The thing with the Kid was that he polarized opinion, he really was, it seems to me, either loved or hated. Now that might seem strange if you are reading this in the UK or US (or elsewhere, but I don’t know much about the politics of that country) as political parties, and political issues, often have the effect of polarizing opinion, but here in Japan consensus has often been the order of the day. This is perhaps because Japan has essentially had one political party in power since 1945 (the good ‘ole Liberal Democratic party, who are neither liberal nor democratic, natch) and also because harmony is/was paramount – in this sense harmony means collusion between big business and big politics to ensure people are told what to do and then do it, sort of like Stalin or Hitler’s command economy but with smiles, nicer cars and no gulags. But the Kid, with acts like going postal (privatizing the postal savings system), being principled (kicking out the dissenters in the party) and having the balls to fight (his back me or sack me the country at the last election, and they backed him), maybe something changed in Japanese politics which has, perhaps quite unexpectedly, changed something in the electorate.
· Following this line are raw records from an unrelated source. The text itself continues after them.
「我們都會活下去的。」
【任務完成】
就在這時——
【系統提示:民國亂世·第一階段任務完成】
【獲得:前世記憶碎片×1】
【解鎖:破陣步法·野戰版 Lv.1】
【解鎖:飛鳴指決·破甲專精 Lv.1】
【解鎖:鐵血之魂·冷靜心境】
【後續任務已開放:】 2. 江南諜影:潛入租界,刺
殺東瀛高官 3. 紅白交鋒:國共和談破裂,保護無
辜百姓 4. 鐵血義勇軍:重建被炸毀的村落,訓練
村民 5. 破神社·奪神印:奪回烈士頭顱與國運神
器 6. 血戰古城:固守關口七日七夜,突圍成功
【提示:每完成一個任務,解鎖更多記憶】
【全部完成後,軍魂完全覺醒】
So when Silent Shinzo (how about that one?) comes along, expecting everyone to slip back into their late-90s political acquiescence, he may be feeling just a tad miffed that people are asking him questions and expecting (as if?!) answers and action. I think there may be a lot of head scratching going on the Strip OL Shabu-shabu joints of Shinjuku as the old guard, the ones who breathed a sigh of relief when the Kid was as good as his word and retired in September, try and figure out how they can run a damned country with a lame duck PM and an increasingly irritating tendency from ‘the people’ to ask questions they shouldn’t and expect something approaching a reasonable, or at least reasonably believable but not necessarily true, answer.

Or I might be wrong, maybe they just don’t like his ugly mug, but I’d like to think that there’s a bit more to it than that.